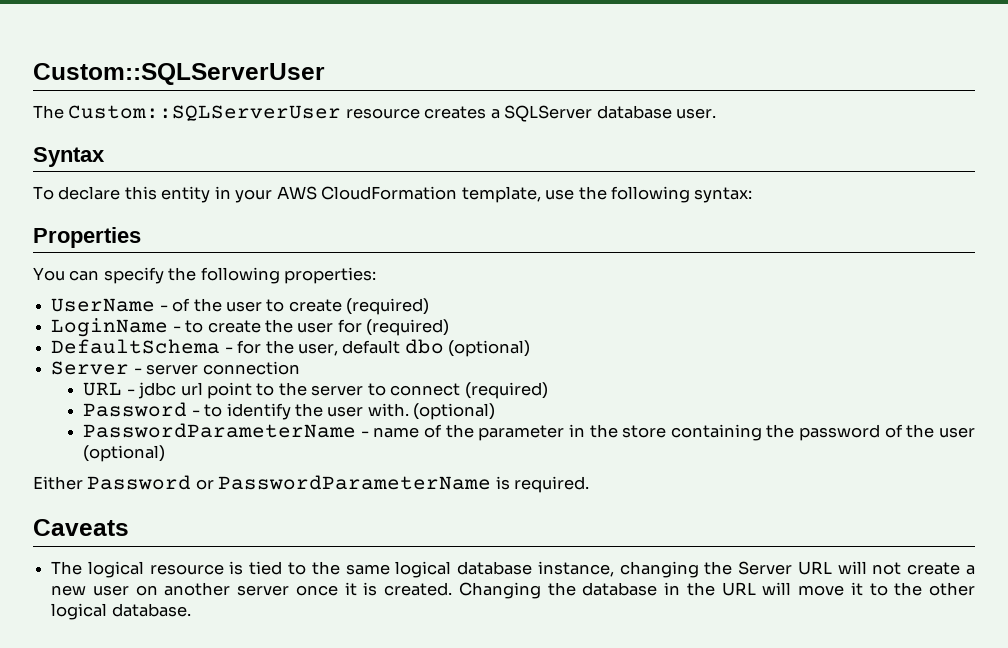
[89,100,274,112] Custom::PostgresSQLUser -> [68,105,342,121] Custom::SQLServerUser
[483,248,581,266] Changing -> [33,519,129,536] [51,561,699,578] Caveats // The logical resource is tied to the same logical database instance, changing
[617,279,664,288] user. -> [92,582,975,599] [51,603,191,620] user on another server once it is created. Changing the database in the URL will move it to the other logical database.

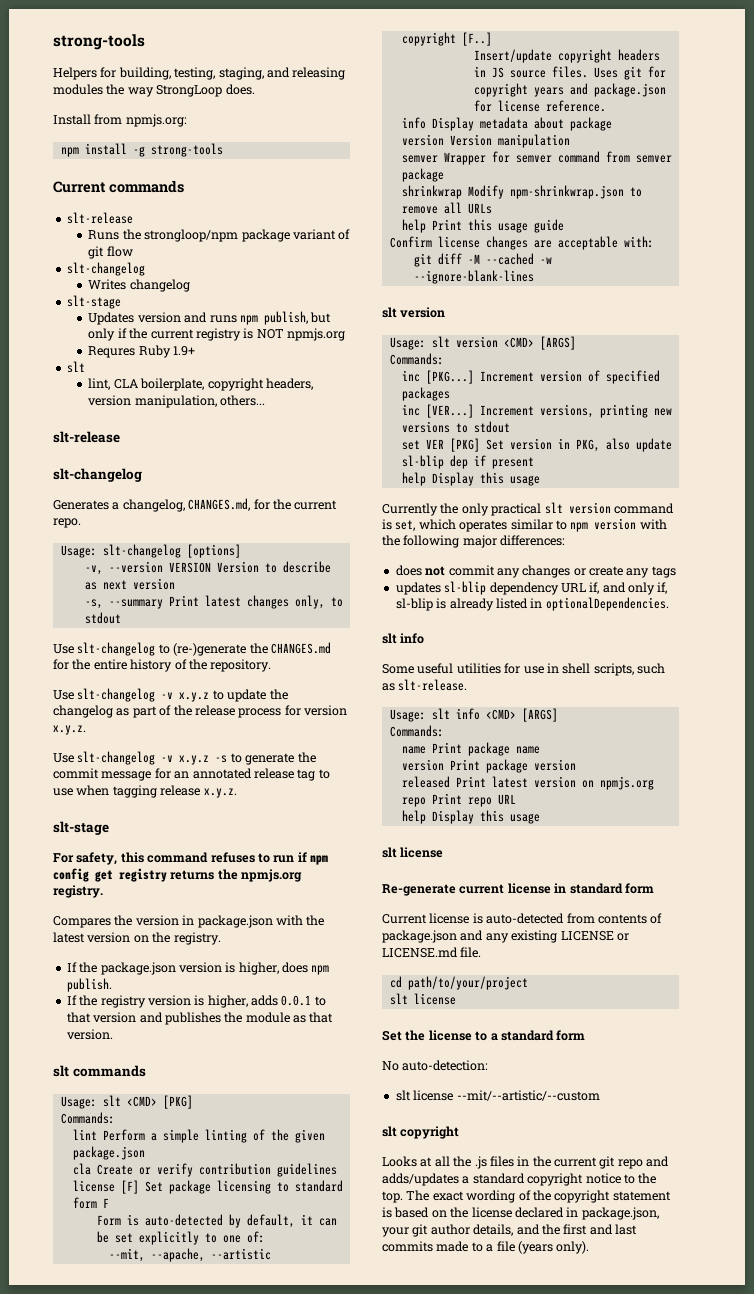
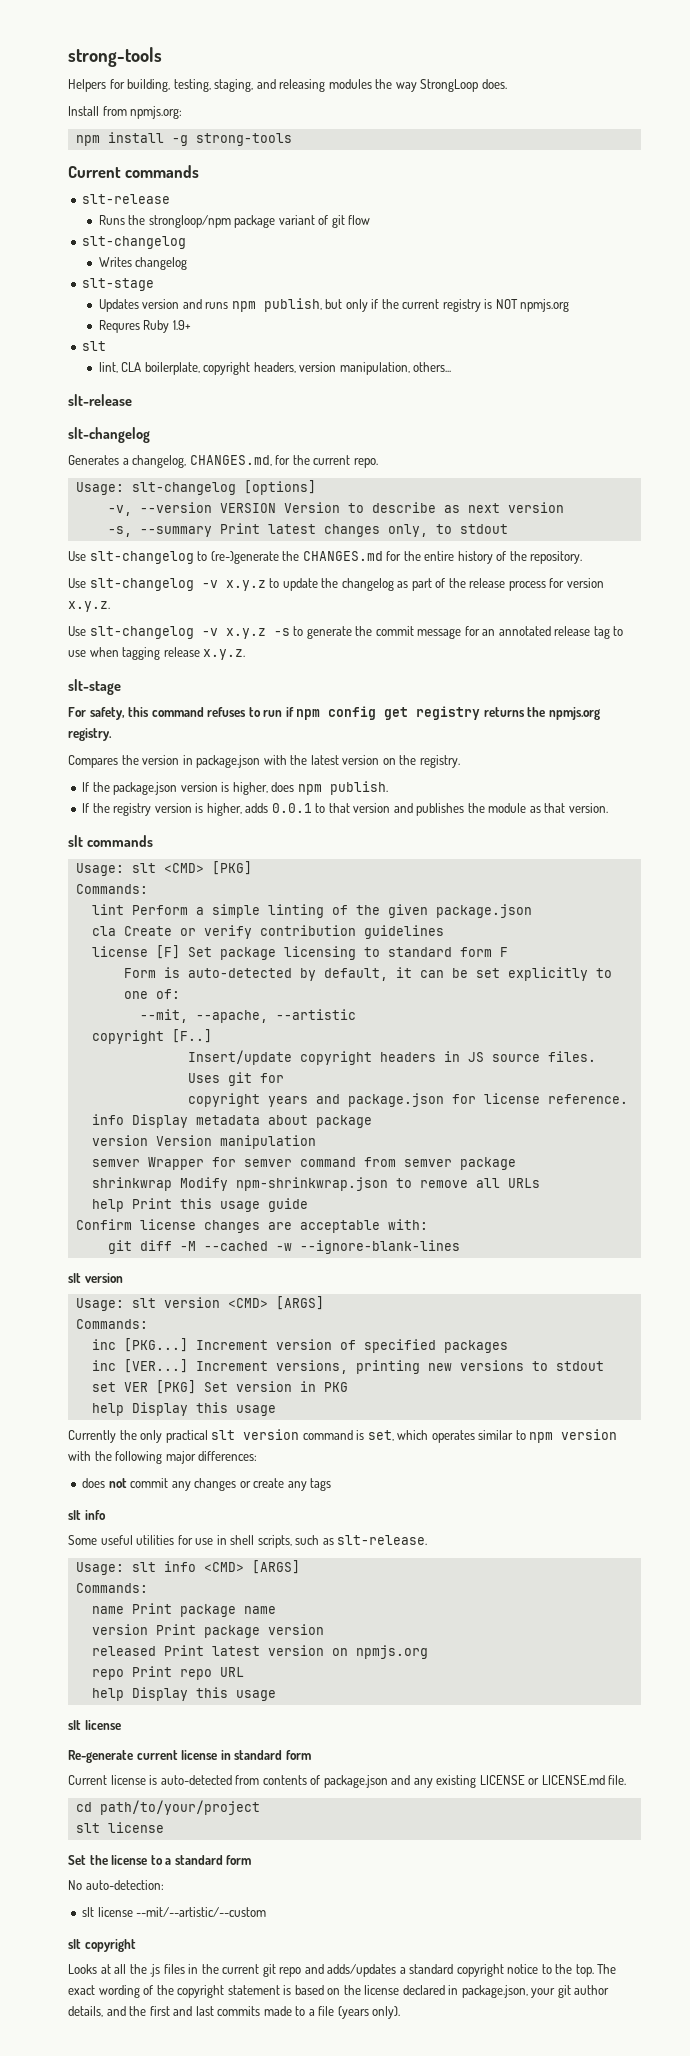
[575,438,672,452] [401,455,534,469] PKG, also update sl-blip dep if present -> [323,1382,348,1392] PKG
[395,581,668,595] [395,597,669,611] // updates sl-blip dependency URL if, and only if, sl-blip is already listed in optionalDependencies. -> (332, 1484) none

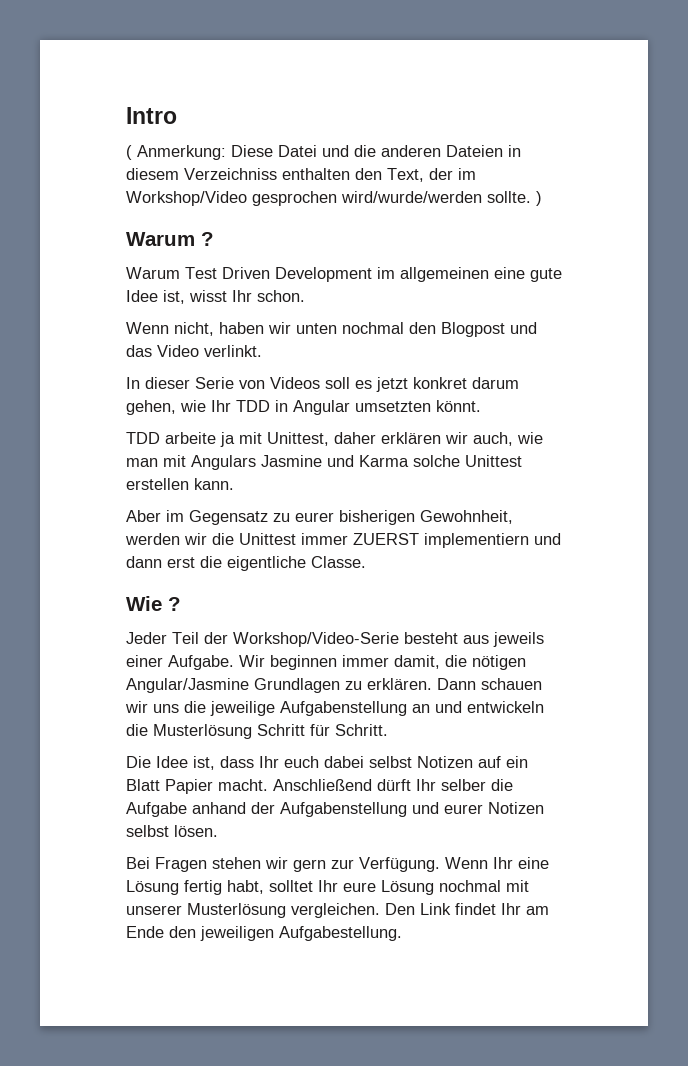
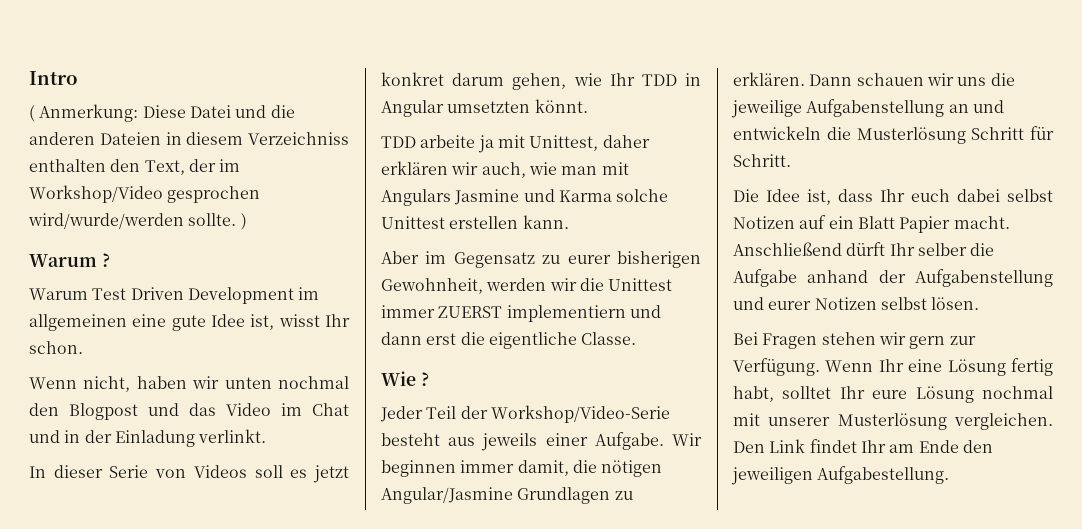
(199, 351) none -> [281,403,349,416] [29,430,195,447] im Chat und in der Einladung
◆ ◆ ◆ ◆ ◆
◆ TASK TO CARRY OUT: The entries above need an exact copy without their pictures.

◆ OUTPUT BELOW:
[89,100,274,112] Custom::PostgresSQLUser -> [68,105,342,121] Custom::SQLServerUser
[483,248,581,266] Changing -> [33,519,129,536] [51,561,699,578] Caveats // The logical resource is tied to the same logical database instance, changing
[617,279,664,288] user. -> [92,582,975,599] [51,603,191,620] user on another server once it is created. Changing the database in the URL will move it to the other logical database.

[575,438,672,452] [401,455,534,469] PKG, also update sl-blip dep if present -> [323,1382,348,1392] PKG
[395,581,668,595] [395,597,669,611] // updates sl-blip dependency URL if, and only if, sl-blip is already listed in optionalDependencies. -> (332, 1484) none

(199, 351) none -> [281,403,349,416] [29,430,195,447] im Chat und in der Einladung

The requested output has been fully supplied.